[EXERCISE REQUIREMENTS] Rewrite the lines of all the records below, substituting "vernacular name" for every occurrence of "common name" and leaving everything else unchanged.

[MATERIAL]
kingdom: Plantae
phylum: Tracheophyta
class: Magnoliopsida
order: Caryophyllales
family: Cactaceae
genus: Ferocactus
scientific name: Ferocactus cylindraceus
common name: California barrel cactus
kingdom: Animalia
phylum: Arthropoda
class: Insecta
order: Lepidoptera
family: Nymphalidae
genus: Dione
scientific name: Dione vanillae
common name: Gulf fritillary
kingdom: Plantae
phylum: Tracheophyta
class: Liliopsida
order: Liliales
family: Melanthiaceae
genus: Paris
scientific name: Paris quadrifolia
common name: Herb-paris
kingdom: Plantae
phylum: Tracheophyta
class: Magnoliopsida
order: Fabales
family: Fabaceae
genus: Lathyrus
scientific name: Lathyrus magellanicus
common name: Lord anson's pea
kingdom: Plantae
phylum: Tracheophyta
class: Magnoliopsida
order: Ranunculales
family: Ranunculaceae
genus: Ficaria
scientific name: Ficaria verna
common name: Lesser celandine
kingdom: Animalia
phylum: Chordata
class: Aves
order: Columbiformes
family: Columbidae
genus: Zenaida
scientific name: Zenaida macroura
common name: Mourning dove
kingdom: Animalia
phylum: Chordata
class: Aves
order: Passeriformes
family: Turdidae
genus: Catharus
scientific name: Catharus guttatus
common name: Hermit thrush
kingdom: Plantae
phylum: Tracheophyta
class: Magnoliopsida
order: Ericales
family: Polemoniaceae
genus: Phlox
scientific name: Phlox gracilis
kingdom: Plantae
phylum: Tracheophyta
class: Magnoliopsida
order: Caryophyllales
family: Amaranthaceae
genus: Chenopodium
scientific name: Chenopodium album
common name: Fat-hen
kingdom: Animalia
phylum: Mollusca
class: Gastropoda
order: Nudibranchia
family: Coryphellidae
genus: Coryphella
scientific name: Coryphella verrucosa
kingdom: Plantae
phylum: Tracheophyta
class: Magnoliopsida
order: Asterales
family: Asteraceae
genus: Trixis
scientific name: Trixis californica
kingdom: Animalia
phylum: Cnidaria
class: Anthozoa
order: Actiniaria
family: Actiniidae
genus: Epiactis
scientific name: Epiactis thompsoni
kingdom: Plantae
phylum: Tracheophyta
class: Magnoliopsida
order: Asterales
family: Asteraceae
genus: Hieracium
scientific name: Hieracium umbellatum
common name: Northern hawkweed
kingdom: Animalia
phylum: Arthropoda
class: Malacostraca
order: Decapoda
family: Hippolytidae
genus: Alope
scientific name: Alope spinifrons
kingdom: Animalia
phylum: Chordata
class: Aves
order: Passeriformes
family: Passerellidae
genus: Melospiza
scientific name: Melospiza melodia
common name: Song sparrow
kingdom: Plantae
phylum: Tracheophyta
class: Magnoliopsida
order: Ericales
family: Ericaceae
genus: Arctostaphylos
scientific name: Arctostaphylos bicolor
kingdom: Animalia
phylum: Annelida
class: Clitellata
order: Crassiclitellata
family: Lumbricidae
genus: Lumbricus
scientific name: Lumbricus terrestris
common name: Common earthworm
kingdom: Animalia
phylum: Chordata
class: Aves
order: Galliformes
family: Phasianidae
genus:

[OUTPUT OF THE EXERCISE]
kingdom: Plantae
phylum: Tracheophyta
class: Magnoliopsida
order: Caryophyllales
family: Cactaceae
genus: Ferocactus
scientific name: Ferocactus cylindraceus
vernacular name: California barrel cactus
kingdom: Animalia
phylum: Arthropoda
class: Insecta
order: Lepidoptera
family: Nymphalidae
genus: Dione
scientific name: Dione vanillae
vernacular name: Gulf fritillary
kingdom: Plantae
phylum: Tracheophyta
class: Liliopsida
order: Liliales
family: Melanthiaceae
genus: Paris
scientific name: Paris quadrifolia
vernacular name: Herb-paris
kingdom: Plantae
phylum: Tracheophyta
class: Magnoliopsida
order: Fabales
family: Fabaceae
genus: Lathyrus
scientific name: Lathyrus magellanicus
vernacular name: Lord anson's pea
kingdom: Plantae
phylum: Tracheophyta
class: Magnoliopsida
order: Ranunculales
family: Ranunculaceae
genus: Ficaria
scientific name: Ficaria verna
vernacular name: Lesser celandine
kingdom: Animalia
phylum: Chordata
class: Aves
order: Columbiformes
family: Columbidae
genus: Zenaida
scientific name: Zenaida macroura
vernacular name: Mourning dove
kingdom: Animalia
phylum: Chordata
class: Aves
order: Passeriformes
family: Turdidae
genus: Catharus
scientific name: Catharus guttatus
vernacular name: Hermit thrush
kingdom: Plantae
phylum: Tracheophyta
class: Magnoliopsida
order: Ericales
family: Polemoniaceae
genus: Phlox
scientific name: Phlox gracilis
kingdom: Plantae
phylum: Tracheophyta
class: Magnoliopsida
order: Caryophyllales
family: Amaranthaceae
genus: Chenopodium
scientific name: Chenopodium album
vernacular name: Fat-hen
kingdom: Animalia
phylum: Mollusca
class: Gastropoda
order: Nudibranchia
family: Coryphellidae
genus: Coryphella
scientific name: Coryphella verrucosa
kingdom: Plantae
phylum: Tracheophyta
class: Magnoliopsida
order: Asterales
family: Asteraceae
genus: Trixis
scientific name: Trixis californica
kingdom: Animalia
phylum: Cnidaria
class: Anthozoa
order: Actiniaria
family: Actiniidae
genus: Epiactis
scientific name: Epiactis thompsoni
kingdom: Plantae
phylum: Tracheophyta
class: Magnoliopsida
order: Asterales
family: Asteraceae
genus: Hieracium
scientific name: Hieracium umbellatum
vernacular name: Northern hawkweed
kingdom: Animalia
phylum: Arthropoda
class: Malacostraca
order: Decapoda
family: Hippolytidae
genus: Alope
scientific name: Alope spinifrons
kingdom: Animalia
phylum: Chordata
class: Aves
order: Passeriformes
family: Passerellidae
genus: Melospiza
scientific name: Melospiza melodia
vernacular name: Song sparrow
kingdom: Plantae
phylum: Tracheophyta
class: Magnoliopsida
order: Ericales
family: Ericaceae
genus: Arctostaphylos
scientific name: Arctostaphylos bicolor
kingdom: Animalia
phylum: Annelida
class: Clitellata
order: Crassiclitellata
family: Lumbricidae
genus: Lumbricus
scientific name: Lumbricus terrestris
vernacular name: Common earthworm
kingdom: Animalia
phylum: Chordata
class: Aves
order: Galliformes
family: Phasianidae
genus:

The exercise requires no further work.